The irony, meanwhile, is that Egypt’s Islamists themselves adhere to a conspiracy-minded critique of US policy in the Middle East. Washington’s support for both Israel and various authoritarian governments (not least in Cairo) has long been portrayed as part of a plot to control the region. After the overthrow of Morsi, it became an article of faith inside the Brotherhood that the United States had abandoned his “legitimate” government in favor of a more familiar accommodation with autocracy. John Kerry’s 2013 comments that the Egyptian army had been “restoring democracy” when it opted to remove Morsi were seen as particularly telling in this regard. In one of its weekly bulletins to supporters, the Brotherhood condemned western “hypocrisy” and “complicity” in the crackdown against the group. In November 2013, Amr Darrag, one of the few leaders of the group to have avoided arrest, offered a withering assessment of Kerry and American policy more generally, declaring that it had become “absolutely clear” that Washington had “supported the coup from the first moment” and was “behind the attempts to abort the Arab Spring in all countries that have gone that route.” As can be seen, the US government has frequently found itself damned on all sides.
Accounts like these are invariably long on lurid assertion and somewhat shorter on hard evidence. Yet like many conspiracy theories, they are built on certain kernels of truth: past moments when there have been contacts between the West and the Muslim Brothers. Most of these encounters took place behind closed doors, away from public view. Inevitably, this encouraged distortion, exaggeration, and outright falsification. The truth of the actual relationship between the Muslim Brotherhood and the West has been obscured. It is against this backdrop that this book offers the first sustained and comprehensive academic analysis of that relationship, charting its evolution from the founding of the group in 1928 to the eve of the revolt against Hosni Mubarak in 2011.

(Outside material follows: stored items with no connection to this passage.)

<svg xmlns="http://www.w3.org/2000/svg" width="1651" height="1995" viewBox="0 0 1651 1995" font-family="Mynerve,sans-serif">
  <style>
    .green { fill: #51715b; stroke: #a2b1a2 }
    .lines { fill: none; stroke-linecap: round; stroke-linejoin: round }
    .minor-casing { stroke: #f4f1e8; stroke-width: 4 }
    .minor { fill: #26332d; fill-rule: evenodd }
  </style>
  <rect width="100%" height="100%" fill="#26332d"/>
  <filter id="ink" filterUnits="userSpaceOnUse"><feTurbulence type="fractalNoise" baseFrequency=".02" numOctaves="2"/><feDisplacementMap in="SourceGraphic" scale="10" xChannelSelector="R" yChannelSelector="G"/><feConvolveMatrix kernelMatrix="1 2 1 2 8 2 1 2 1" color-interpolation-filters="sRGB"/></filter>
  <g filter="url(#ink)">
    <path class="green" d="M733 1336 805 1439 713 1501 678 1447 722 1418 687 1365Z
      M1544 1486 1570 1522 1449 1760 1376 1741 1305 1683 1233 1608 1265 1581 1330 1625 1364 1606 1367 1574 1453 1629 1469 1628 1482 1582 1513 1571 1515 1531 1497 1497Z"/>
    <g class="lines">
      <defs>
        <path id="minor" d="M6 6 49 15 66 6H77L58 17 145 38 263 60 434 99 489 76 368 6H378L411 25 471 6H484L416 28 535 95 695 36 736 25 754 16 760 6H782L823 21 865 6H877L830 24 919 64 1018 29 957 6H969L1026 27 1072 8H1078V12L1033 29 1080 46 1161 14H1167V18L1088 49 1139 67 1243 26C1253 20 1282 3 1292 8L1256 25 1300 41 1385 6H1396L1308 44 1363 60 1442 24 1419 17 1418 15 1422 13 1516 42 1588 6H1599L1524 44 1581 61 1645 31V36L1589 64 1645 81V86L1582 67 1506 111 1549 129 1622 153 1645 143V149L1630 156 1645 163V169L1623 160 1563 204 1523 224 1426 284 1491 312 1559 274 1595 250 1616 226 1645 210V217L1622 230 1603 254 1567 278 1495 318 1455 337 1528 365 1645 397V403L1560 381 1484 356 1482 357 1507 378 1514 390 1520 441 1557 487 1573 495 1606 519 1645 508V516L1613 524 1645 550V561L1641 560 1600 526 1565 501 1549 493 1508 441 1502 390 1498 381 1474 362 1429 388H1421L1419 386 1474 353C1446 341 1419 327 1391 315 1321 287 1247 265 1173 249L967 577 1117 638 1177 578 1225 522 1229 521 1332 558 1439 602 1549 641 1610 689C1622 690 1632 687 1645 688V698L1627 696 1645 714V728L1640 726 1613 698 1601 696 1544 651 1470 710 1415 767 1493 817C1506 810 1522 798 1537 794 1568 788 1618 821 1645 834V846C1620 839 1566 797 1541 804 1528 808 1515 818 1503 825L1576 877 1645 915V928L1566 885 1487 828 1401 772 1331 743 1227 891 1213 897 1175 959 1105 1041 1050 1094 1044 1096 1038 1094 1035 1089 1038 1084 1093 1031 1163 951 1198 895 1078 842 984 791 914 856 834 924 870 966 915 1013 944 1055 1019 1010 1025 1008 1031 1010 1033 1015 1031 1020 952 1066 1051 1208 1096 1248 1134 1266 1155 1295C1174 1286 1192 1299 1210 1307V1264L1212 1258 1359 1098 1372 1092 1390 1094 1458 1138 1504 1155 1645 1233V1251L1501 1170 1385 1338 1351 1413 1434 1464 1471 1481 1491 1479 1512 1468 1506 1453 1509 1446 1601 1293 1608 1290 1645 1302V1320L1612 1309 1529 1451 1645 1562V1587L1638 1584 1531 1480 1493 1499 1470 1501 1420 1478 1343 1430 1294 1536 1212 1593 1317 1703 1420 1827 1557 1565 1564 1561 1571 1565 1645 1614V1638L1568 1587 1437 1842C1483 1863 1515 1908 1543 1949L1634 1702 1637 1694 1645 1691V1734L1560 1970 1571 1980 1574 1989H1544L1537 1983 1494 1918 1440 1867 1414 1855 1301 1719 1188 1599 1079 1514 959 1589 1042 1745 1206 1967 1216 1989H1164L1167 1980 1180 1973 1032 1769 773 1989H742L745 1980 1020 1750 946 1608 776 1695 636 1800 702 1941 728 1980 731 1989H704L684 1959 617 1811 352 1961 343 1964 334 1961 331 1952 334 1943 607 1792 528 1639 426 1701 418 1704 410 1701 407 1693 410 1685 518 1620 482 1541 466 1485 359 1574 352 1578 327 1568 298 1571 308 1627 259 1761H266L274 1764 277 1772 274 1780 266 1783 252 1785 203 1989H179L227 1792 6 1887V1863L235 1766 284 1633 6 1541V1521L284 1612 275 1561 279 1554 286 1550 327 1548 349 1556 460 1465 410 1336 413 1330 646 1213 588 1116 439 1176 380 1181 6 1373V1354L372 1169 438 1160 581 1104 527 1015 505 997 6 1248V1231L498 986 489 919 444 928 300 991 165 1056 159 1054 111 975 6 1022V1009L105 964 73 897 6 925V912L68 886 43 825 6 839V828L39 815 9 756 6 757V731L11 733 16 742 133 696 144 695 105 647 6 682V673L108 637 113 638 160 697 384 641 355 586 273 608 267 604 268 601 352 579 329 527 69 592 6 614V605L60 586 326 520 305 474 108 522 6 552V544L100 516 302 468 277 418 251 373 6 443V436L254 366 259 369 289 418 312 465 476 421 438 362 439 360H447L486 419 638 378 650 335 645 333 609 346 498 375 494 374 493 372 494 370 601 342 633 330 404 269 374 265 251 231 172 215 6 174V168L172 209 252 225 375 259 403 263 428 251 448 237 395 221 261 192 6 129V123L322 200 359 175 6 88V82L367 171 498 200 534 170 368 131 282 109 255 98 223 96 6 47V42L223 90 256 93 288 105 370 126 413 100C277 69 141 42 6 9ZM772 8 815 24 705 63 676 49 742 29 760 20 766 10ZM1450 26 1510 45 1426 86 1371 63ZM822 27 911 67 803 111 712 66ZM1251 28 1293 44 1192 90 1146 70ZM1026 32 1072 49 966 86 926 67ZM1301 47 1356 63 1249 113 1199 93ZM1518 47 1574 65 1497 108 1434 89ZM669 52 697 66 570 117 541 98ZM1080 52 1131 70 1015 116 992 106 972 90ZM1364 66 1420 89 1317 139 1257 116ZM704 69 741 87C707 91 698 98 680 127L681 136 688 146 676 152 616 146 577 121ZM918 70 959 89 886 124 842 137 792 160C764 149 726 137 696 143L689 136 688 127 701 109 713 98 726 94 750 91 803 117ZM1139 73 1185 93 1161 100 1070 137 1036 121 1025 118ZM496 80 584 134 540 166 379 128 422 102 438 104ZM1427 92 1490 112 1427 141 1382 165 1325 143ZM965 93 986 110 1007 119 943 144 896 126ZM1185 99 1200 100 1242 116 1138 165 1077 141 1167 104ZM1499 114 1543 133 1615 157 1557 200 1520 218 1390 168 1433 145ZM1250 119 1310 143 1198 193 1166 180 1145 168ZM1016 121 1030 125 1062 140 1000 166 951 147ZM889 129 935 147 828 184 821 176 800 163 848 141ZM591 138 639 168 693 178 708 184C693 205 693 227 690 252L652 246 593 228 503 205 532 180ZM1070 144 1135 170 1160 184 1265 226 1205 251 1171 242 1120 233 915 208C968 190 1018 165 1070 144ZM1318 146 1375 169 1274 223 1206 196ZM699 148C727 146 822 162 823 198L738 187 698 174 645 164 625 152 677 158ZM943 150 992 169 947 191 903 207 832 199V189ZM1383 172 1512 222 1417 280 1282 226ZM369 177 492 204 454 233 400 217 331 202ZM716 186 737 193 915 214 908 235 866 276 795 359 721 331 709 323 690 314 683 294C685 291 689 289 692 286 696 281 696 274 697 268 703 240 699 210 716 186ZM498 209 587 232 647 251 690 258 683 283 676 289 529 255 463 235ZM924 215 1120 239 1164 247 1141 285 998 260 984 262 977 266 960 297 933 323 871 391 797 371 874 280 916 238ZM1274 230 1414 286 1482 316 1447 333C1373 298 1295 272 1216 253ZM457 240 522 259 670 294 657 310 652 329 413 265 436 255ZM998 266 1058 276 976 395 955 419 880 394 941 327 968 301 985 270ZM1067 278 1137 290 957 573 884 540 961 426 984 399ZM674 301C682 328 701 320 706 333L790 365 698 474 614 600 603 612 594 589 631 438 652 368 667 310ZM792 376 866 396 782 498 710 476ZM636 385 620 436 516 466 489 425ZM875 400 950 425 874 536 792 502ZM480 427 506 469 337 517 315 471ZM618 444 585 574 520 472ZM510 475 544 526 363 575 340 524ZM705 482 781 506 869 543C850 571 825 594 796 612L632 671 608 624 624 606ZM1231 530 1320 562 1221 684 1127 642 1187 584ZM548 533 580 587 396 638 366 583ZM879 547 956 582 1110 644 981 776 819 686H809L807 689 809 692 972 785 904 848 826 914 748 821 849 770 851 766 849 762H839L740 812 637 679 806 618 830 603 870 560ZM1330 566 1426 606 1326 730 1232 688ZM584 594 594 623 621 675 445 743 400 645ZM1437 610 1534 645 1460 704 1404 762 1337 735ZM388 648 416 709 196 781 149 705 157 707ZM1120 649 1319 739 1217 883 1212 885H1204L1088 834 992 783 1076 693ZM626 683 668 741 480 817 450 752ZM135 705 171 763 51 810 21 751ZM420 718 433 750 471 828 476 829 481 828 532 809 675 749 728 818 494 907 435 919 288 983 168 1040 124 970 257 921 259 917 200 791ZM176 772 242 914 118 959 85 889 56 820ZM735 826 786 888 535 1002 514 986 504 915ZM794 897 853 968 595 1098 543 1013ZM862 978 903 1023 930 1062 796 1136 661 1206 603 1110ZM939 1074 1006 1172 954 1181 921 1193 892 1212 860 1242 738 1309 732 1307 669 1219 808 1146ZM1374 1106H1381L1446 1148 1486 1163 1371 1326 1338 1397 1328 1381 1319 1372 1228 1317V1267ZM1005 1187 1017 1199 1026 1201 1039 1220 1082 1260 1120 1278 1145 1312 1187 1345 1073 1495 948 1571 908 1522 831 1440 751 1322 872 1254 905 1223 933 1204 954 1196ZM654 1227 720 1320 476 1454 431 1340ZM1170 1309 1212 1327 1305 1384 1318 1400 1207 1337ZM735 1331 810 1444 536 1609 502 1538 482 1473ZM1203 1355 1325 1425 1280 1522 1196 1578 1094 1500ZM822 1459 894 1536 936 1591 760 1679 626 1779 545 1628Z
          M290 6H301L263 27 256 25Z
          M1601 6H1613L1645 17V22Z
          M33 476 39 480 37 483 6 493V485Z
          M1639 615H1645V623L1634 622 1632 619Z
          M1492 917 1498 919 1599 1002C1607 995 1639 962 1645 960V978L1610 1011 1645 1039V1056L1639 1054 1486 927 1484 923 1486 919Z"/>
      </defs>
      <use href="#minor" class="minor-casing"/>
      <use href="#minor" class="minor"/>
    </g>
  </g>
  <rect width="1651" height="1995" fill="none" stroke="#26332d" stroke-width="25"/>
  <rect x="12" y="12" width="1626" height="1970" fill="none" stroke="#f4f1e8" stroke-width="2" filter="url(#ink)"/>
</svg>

To be clear, this is not an account of Egypt’s experience of the Arab Spring, nor of the ties between the Brotherhood and the western powers after 2011. Instead, the aim here is to historicize more contemporary debates: to examine the trajectory of a relationship that has existed, for the most part, in the shadows. Not only is this story crucial for understanding recent developments in Egypt, but also it sheds new light on the broader history of western engagement with the Middle East during the second half of the twentieth century and the first decade of the twenty-first. Furthermore, this subject is crucial for understanding the history of the Brotherhood itself and the way in which the group views the world. Over the last eighty years, the West—both as a concept and as a political reality—has been a critical point of reference for the Brotherhood and its leaders. It is no exaggeration to say that absent the West, the group would not exist. As the essential Other, it has defined the Brotherhood and the way in which it has understood its sociopolitical mission. The idea of the West and a vision of what it represents sit at the very center of the group’s ideology. Consequently, changes and continuities in the Brotherhood’s thinking on this issue reveal much about the broader evolution of the group.